I don't know what Manny Ramirez's "drug-related issue" was, but I'm guessing he did not test positive for excessive brain cells. Ramirez isn't any worse than a lot of guys who juiced -- but they are smarter than he is.
Ramirez is running from Major League Baseball's drug-testing cops, the first time anybody can remember him running anywhere. He is doing so in a fit of idiocy. With 555 home runs, 1,830 RBIs and one positive drug test to his name, he decided to ... juice again, evidently. His apparent positive test killed any chance of ending his career on a happy-go-lucky note.

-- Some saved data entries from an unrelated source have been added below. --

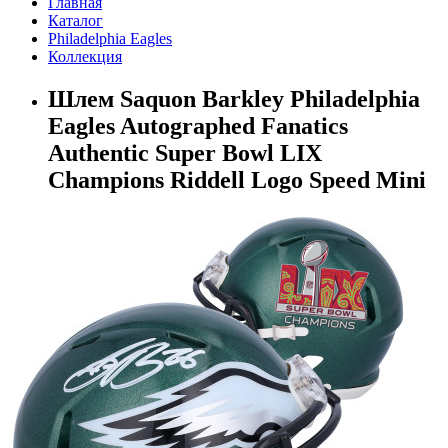
Главная
Каталог
Philadelphia Eagles
Коллекция
Шлем Saquon Barkley Philadelphia
Eagles Autographed Fanatics
Authentic Super Bowl LIX
Champions Riddell Logo Speed Mini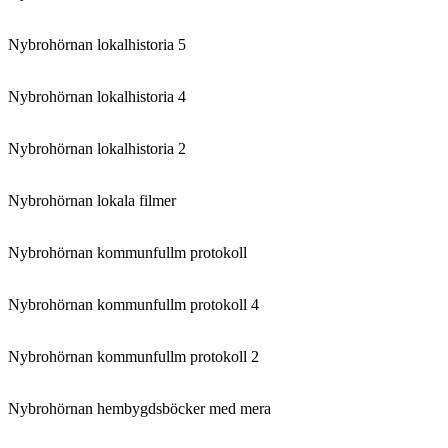
Nybrohörnan lokalhistoria 5
Nybrohörnan lokalhistoria 4
Nybrohörnan lokalhistoria 2
Nybrohörnan lokala filmer
Nybrohörnan kommunfullm protokoll
Nybrohörnan kommunfullm protokoll 4
Nybrohörnan kommunfullm protokoll 2
Nybrohörnan hembygdsböcker med mera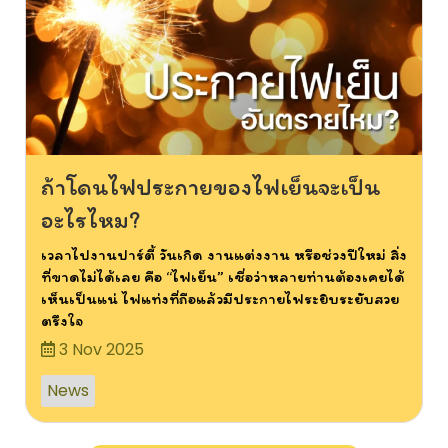
ถ้าโดนไฟประกายของไฟเย็นจะเป็น
อะไรไหม?
เวลาไปงานปาร์ตี้ วันเกิด งานแต่งงาน หรือช่วงปีใหม่ สิ่ง
ที่ขาดไม่ได้เลย คือ “ไฟเย็น” เชื่อว่าหลายท่านต้องเคยได้
เห็นเป็นแน่ ไฟแท่งที่ถือแล้วมีประกายไฟระยิบระยับสวย
ตรึงใจ
3 Nov 2025
News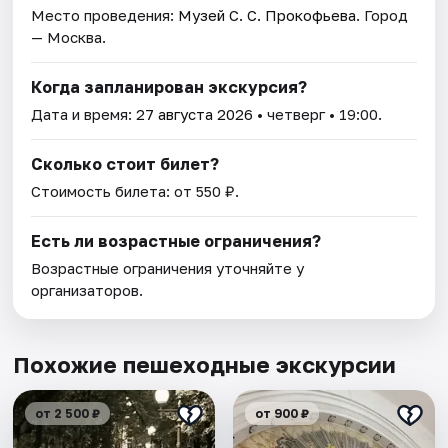
Место проведения:
Музей С. С. Прокофьева
. Город
— Москва.
Когда запланирован экскурсия?
Дата и время:
27 августа 2026
• четверг • 19:00.
Сколько стоит билет?
Стоимость билета: от 550 ₽.
Есть ли возрастные ограничения?
Возрастные ограничения уточняйте у
организаторов.
Похожие пешеходные экскурсии
от 2 500 ₽
от 900 ₽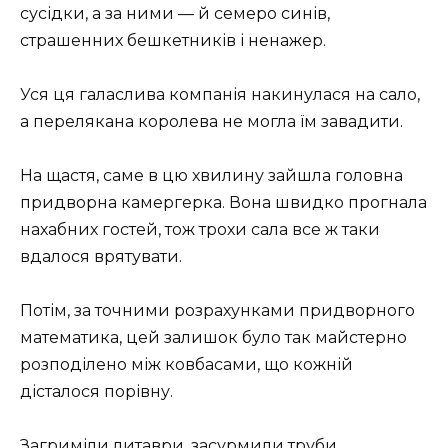
сусідки, а за ними — й семеро синів,
страшенних бешкетників і ненажер.
Уся ця галаслива компанія накинулася на сало,
а перелякана королева не могла їм завадити.
На щастя, саме в цю хвилину зайшла головна
придворна камергерка. Вона швидко прогнала
нахабних гостей, тож трохи сала все ж таки
вдалося врятувати.
Потім, за точними розрахунками придворного
математика, цей залишок було так майстерно
розподілено між ковбасами, що кожній
дісталося порівну.
Загриміли литаври, засурмили труби.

It probably killed his Hall of Fame chances, too, at least for the next decade or so.
If you really think about this, which Ramirez clearly did not, it is dumb on several levels. Ramirez was on his last chance -- with the public, if not with baseball. The last time he tested positive, Ramirez had a good excuse: He was trying to give birth to a baby panda. I think that's what he said. I could be wrong. Whatever he said, it was a ridiculous excuse. Generally, Americans will buy one ridiculous excuse. But two? Forget it.

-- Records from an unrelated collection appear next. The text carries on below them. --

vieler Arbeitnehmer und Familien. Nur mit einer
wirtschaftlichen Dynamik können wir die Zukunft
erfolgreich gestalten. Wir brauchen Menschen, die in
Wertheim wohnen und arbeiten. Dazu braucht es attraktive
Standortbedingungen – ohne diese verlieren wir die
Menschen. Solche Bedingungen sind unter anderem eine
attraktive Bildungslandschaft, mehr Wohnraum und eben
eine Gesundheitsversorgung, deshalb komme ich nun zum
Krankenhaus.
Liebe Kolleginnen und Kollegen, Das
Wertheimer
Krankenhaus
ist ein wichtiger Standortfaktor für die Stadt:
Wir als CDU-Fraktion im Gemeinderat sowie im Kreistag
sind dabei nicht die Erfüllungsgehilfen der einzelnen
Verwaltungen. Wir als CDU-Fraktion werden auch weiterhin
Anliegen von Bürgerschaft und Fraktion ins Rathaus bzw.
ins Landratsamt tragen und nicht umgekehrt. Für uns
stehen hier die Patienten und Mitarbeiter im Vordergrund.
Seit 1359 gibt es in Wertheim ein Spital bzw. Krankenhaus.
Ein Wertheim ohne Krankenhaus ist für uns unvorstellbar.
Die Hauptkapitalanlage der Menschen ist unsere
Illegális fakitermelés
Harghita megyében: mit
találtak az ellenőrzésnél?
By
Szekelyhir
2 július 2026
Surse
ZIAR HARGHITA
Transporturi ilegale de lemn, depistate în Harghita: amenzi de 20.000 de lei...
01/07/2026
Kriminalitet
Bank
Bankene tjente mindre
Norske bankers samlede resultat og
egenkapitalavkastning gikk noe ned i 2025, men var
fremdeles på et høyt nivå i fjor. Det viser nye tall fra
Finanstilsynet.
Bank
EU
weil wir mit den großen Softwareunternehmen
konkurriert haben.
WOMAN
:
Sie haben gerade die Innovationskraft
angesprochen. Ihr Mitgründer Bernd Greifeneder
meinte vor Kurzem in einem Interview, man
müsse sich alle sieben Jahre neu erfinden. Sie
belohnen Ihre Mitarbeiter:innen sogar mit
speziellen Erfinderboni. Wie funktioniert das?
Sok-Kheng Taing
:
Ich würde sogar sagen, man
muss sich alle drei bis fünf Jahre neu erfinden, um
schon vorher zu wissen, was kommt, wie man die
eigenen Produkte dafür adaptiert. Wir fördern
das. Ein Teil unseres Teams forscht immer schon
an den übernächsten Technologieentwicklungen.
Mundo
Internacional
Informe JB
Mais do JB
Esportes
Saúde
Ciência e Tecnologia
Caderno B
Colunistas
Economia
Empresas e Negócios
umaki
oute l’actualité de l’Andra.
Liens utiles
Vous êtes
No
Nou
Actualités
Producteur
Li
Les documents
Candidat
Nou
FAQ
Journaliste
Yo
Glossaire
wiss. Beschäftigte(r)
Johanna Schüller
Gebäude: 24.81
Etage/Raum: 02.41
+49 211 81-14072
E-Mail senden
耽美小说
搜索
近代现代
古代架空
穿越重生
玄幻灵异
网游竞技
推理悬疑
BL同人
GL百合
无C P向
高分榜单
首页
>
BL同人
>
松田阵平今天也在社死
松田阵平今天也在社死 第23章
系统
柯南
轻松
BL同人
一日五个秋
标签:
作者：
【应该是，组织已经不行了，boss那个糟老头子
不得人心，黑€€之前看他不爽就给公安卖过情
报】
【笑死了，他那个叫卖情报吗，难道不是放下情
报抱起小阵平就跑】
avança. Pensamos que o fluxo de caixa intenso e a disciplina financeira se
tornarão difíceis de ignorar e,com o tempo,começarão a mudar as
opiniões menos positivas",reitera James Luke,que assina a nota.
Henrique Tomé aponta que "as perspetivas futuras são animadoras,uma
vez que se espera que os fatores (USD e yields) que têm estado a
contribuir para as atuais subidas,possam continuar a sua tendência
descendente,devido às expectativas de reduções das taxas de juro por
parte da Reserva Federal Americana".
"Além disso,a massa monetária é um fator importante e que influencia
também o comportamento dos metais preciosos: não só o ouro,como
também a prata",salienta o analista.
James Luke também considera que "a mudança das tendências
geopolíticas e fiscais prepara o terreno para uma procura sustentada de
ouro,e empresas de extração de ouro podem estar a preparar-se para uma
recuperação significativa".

Also: How do you get caught twice by the testing system? I mean, baseball is pretty clear about what they test for. If you have a way around the system, morality aside, then at least there is some logic to what you're doing. But if you get caught twice, maybe you should read the label on the bottles a little more closely.
If we can all step down from our high horses -- and I'm a sports columnist, so it's a long way down for me -- then let's acknowledge the temptation to use performance-enhancing drugs. We all like to think we would never do it. But if I said that you could make millions and be famous doing what you love, as long as you took performance-enhancing drugs, and the alternative was scrapping to pay the rent ... well, you can at least understand why somebody might do that, right?

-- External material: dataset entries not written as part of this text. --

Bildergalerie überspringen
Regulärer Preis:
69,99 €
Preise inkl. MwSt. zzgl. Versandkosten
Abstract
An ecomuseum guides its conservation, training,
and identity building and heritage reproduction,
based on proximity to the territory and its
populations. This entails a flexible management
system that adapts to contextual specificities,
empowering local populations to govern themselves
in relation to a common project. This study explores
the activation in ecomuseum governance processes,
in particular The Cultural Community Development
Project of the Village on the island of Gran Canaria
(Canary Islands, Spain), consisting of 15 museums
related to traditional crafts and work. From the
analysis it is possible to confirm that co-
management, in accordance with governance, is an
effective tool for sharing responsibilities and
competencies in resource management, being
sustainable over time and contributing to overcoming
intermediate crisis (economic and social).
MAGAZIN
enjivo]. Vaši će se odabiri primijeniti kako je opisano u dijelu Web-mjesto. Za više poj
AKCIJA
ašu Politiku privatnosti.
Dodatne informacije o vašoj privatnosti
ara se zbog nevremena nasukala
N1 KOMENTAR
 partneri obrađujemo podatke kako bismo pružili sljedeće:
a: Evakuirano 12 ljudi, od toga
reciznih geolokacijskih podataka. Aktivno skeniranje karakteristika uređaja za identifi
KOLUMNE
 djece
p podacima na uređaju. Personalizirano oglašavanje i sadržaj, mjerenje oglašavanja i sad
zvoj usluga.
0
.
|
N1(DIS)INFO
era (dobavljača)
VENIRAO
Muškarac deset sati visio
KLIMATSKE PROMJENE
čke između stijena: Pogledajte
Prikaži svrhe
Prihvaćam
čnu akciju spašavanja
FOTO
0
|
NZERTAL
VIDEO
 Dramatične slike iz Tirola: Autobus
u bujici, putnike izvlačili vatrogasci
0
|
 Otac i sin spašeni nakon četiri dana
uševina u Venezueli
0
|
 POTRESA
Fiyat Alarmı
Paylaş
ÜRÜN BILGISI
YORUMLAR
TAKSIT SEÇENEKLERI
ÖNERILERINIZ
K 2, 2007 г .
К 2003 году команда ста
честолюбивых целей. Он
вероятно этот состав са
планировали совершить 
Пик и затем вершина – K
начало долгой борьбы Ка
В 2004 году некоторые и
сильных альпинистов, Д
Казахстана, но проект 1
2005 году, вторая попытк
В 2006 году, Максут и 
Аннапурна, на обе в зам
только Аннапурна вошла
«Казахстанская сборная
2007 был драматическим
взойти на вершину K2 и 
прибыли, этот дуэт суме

And that's the amazing thing about Manny. He had less to gain and more to lose than almost anybody else in baseball. He has already made more than $200 million. He has played for two World Series champions. The first positive test was part of his legacy, but it didn't have to define him. He could have sold people on the idea that he made a mistake late in his career, regretted it and learned from it.
Not anymore. Now he looks like he couldn't play without steroids. I suppose he could argue that the bulk of his accomplishments came before he tested positive, but who would buy it? He hit 347 home runs before Major League Baseball instituted mandatory drug-testing ... and 208 after. Who would believe that he was clean when he wasn't being tested, and dirty when he was? Not even Manny is that dumb.
Ramirez was one of the great righthanded hitters of alltime. This is undeniable, no matter how he got there. It is also, apparently, why he played the game.
Ramirez has reinforced the perception that he never cared about anything except hitting a baseball. (And making money, of course.) Ramirez never seemed to care about being a great fielder, or running out ground balls, or what the score was or who the President is. But he loved, loved, LOVED hitting baseballs. It's bizarre -- he worked so much harder on hitting in the batting cage than he did at everything else in a real game. But that was what mattered to him.
Maybe that explains why he did something so foolish. Manny wasn't thinking about his legacy, or right and wrong, or the Hall of Fame, or getting caught. He just wanted to hit baseballs. For better and for worse, that is his legacy.